For far too long, I operated under the belief that virtually everyone I met was more interesting, talented, intelligent – just generally “cooler” than my modest self. Was it true from my skewed perspective at the time? Well, maybe. But that’s really beside the point. This perception became the catalyst for a lifelong habit of People Watching.
This mindset pushed me to seek out the remarkable, positive qualities buried within each person I encountered. I was deeply curious, fascinated, and inspired by their stories, thoughts, hopes and convictions. I wanted to understand how these seemingly superior beings ticked. What fueled their passions? What were their hopes, struggles, and driving forces? People sensed that genuine interest and openness, and it gave them the safety to truly open up to me.
I’ve had the profound honor of becoming a confidant for an eccentric cast of human beings from all walks of life because of this. Turns out those clever mirror neurons play a big role in encouraging vulnerability when people feel accepted without judgment.
Through these kaleidoscopic windows into different lives, I’ve gleaned precious insights about our shared struggles with sorrow, courage in the face of adversity, the depths of love and loss, the inner demons that haunt, and those dreams that propel us forward. It’s astounding how different yet recognizably similar we all are in our fundamental yearnings to feel seen, heard, understood and accepted for who we truly are.

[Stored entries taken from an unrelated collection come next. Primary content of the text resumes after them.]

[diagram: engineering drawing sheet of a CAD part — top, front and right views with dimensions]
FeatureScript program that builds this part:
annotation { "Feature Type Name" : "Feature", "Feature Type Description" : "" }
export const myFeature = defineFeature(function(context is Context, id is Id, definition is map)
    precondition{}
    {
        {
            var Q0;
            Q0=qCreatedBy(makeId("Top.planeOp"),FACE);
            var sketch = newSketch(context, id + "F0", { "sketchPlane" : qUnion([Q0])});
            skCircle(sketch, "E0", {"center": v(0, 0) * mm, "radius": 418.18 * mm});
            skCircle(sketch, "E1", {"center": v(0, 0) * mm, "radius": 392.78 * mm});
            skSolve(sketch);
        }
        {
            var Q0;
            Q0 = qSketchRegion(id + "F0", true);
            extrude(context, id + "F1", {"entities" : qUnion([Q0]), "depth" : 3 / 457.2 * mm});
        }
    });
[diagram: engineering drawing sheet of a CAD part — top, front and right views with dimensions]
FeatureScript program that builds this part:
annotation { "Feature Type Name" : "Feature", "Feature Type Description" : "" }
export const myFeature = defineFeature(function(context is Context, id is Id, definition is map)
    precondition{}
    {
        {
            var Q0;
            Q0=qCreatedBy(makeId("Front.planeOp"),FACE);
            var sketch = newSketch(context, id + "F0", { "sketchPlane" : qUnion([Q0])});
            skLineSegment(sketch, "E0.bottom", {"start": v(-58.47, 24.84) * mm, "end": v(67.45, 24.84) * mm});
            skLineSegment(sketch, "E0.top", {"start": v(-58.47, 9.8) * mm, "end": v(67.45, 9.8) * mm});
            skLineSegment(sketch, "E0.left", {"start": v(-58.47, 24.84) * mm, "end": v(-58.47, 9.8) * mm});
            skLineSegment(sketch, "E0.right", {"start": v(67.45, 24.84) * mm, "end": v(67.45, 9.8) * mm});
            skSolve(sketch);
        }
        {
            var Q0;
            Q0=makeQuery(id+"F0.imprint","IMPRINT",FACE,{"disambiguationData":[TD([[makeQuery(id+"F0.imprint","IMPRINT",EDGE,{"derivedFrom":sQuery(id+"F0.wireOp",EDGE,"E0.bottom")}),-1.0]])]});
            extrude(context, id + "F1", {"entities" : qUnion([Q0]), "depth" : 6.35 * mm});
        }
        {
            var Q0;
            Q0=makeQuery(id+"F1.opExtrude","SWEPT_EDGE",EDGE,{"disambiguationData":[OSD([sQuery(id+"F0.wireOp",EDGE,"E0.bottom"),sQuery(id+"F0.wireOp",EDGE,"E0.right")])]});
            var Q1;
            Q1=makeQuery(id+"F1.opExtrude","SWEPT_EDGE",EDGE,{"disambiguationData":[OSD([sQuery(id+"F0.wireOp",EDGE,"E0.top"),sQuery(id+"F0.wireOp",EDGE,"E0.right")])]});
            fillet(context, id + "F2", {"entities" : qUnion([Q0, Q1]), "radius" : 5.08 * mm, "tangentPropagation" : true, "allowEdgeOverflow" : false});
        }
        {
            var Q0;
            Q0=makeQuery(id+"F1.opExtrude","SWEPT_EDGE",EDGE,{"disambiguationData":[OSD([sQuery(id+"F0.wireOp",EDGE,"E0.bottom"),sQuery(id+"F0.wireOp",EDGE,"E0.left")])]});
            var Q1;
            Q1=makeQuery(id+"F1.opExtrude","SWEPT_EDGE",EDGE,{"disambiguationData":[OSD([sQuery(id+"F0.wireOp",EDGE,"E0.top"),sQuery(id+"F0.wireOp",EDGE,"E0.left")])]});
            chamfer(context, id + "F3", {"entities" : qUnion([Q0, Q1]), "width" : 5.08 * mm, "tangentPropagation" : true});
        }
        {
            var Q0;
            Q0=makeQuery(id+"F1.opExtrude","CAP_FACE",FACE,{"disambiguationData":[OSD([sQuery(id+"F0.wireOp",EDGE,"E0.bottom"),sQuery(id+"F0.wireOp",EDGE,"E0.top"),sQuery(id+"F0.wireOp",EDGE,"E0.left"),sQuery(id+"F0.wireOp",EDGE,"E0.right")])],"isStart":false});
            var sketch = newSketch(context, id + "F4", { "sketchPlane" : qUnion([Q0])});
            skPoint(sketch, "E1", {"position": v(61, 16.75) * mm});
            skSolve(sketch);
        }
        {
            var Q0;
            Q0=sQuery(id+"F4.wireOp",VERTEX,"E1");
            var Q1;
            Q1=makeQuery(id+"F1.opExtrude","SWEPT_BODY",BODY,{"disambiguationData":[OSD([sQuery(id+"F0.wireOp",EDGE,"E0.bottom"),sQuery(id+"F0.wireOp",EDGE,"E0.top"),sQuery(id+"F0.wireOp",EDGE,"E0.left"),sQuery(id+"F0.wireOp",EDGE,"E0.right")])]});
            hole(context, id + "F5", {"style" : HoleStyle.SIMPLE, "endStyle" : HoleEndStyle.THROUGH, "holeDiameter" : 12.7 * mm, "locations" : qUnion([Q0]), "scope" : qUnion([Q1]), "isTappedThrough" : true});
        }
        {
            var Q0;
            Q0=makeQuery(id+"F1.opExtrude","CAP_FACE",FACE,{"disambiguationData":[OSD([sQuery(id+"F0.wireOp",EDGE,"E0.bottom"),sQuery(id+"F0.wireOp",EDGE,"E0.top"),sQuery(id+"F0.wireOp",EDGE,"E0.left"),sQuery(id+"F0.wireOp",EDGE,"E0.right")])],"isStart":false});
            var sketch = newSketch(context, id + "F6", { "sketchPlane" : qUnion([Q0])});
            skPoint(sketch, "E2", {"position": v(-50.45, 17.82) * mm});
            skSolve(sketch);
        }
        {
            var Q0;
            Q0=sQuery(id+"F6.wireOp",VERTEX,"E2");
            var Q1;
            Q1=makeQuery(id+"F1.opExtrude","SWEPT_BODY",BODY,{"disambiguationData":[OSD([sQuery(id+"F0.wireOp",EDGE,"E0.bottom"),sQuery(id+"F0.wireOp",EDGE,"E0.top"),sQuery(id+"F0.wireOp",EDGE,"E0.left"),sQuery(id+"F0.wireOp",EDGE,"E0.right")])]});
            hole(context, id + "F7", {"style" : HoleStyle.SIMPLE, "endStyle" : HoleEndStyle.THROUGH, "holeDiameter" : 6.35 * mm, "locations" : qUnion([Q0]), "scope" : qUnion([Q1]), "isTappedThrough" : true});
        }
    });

I’ve been let in on how the tragic lack of those basic needs can utterly decimate some, yet galvanize others into becoming the change they desperately want to see in this world. I’ve witnessed firsthand the intricately woven coping armors we craft to mask our vulnerabilities, while still hopelessly craving genuine connection and affection.
These days, when I meet someone new, I make a little game of imagining: “This person is deeply loved by someone, they are cherished, flaws and all, hopefully even if they can’t quite believe it yet themselves.” That mental exercise helps me look past the surface to find their inherent lovability and worth.
The ability to hold space for others’ authentic selves in this way eventually helped me embrace my own. Slowly, almost involuntarily, I’m learning to turn that soul-baring mirror inwards and make peace with my own blemishes, both internal and external.
Probably more frequently than I’d like to admit, my inferiority complex can rear its annoying head and pummel me with utterly useless self-criticism when I let the ego take the wheel. But here’s the thing, after years of hard-earned self-work, I’ve learned not to get completely derailed by that unpleasant little passenger. As long as I can recognize that negative tendency and not allow it to consume me completely, maintaining awareness of this tendency and embracing it with self-compassion can be transformative.
This is what fuels my desire to ensure that anyone who crosses paths with me gets the experience of being truly seen, heard and accepted for who they innately are. To endlessly indulge my genuine curiosity about the human condition in all its beautifully flawed glory. Because at the end of the day, we’re all heartbreakingly human and innately, imperfectly worthy of love.